** TASK REQUIREMENTS **
Exact copies of the lines from the one with "left shoulder: (450, 657)" through the last line of the entries, and no pictures, make up the answer.

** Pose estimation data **
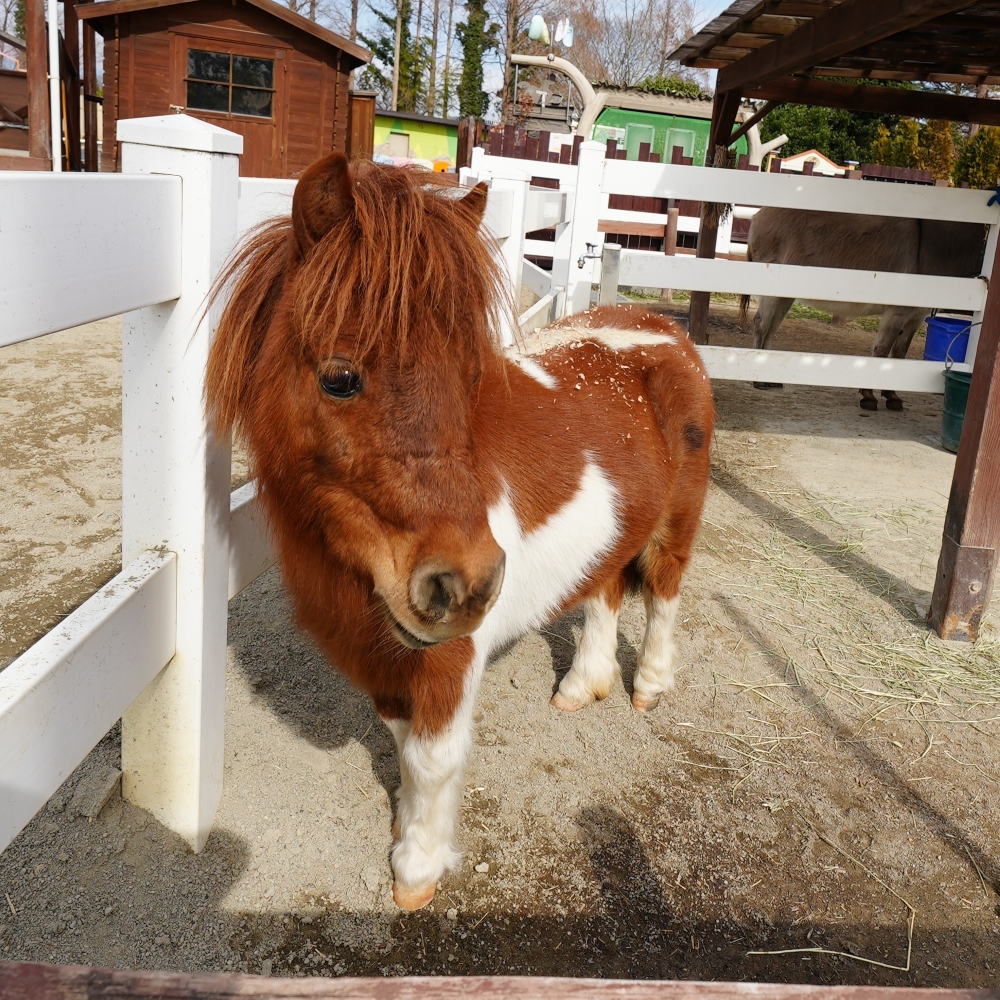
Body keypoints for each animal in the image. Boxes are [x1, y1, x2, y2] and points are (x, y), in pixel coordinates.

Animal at [207, 152, 716, 912]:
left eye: (470, 373)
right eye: (339, 378)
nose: (467, 582)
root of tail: (662, 330)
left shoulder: (450, 657)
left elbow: (431, 756)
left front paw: (416, 869)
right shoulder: (385, 657)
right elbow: (398, 740)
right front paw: (405, 825)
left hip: (674, 528)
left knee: (663, 593)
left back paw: (648, 684)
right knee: (604, 594)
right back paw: (583, 685)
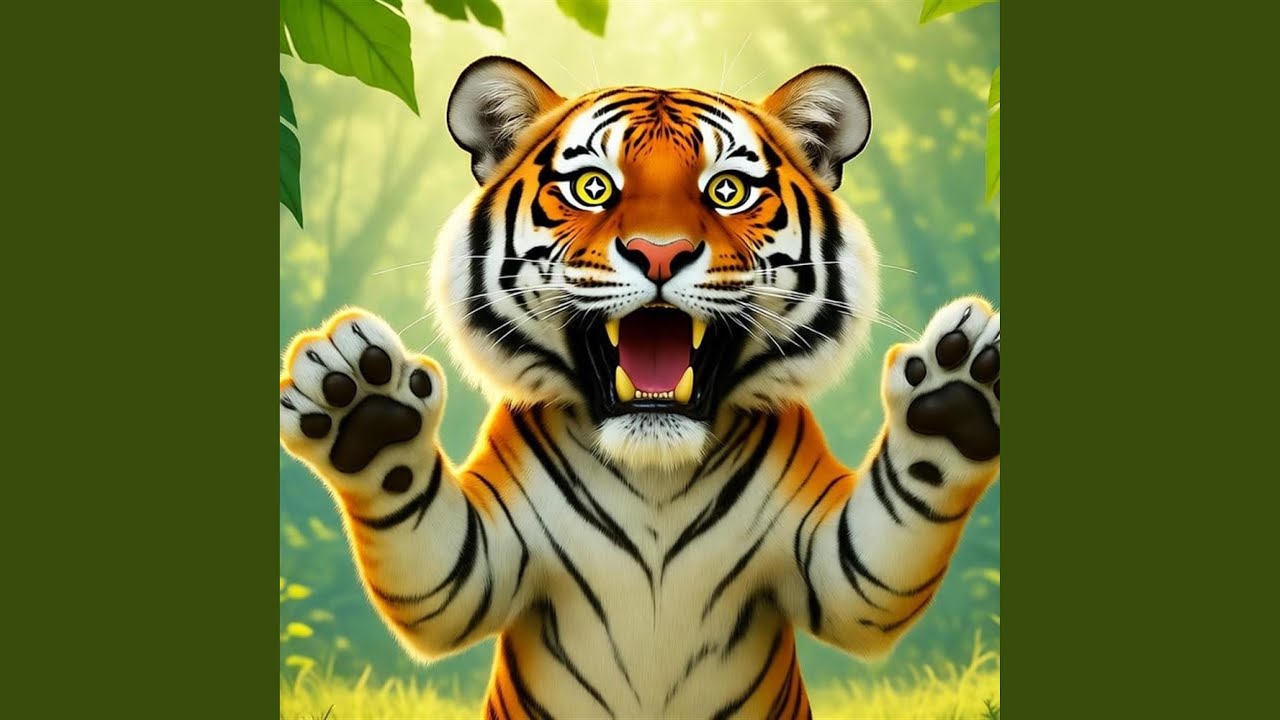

** ANSWER TO THIS TASK **
left shoulder: (450, 657)
left elbow: (431, 756)
left front paw: (416, 869)
right shoulder: (385, 657)
right elbow: (398, 740)
right front paw: (405, 825)
left hip: (674, 528)
left knee: (663, 593)
left back paw: (648, 684)
right knee: (604, 594)
right back paw: (583, 685)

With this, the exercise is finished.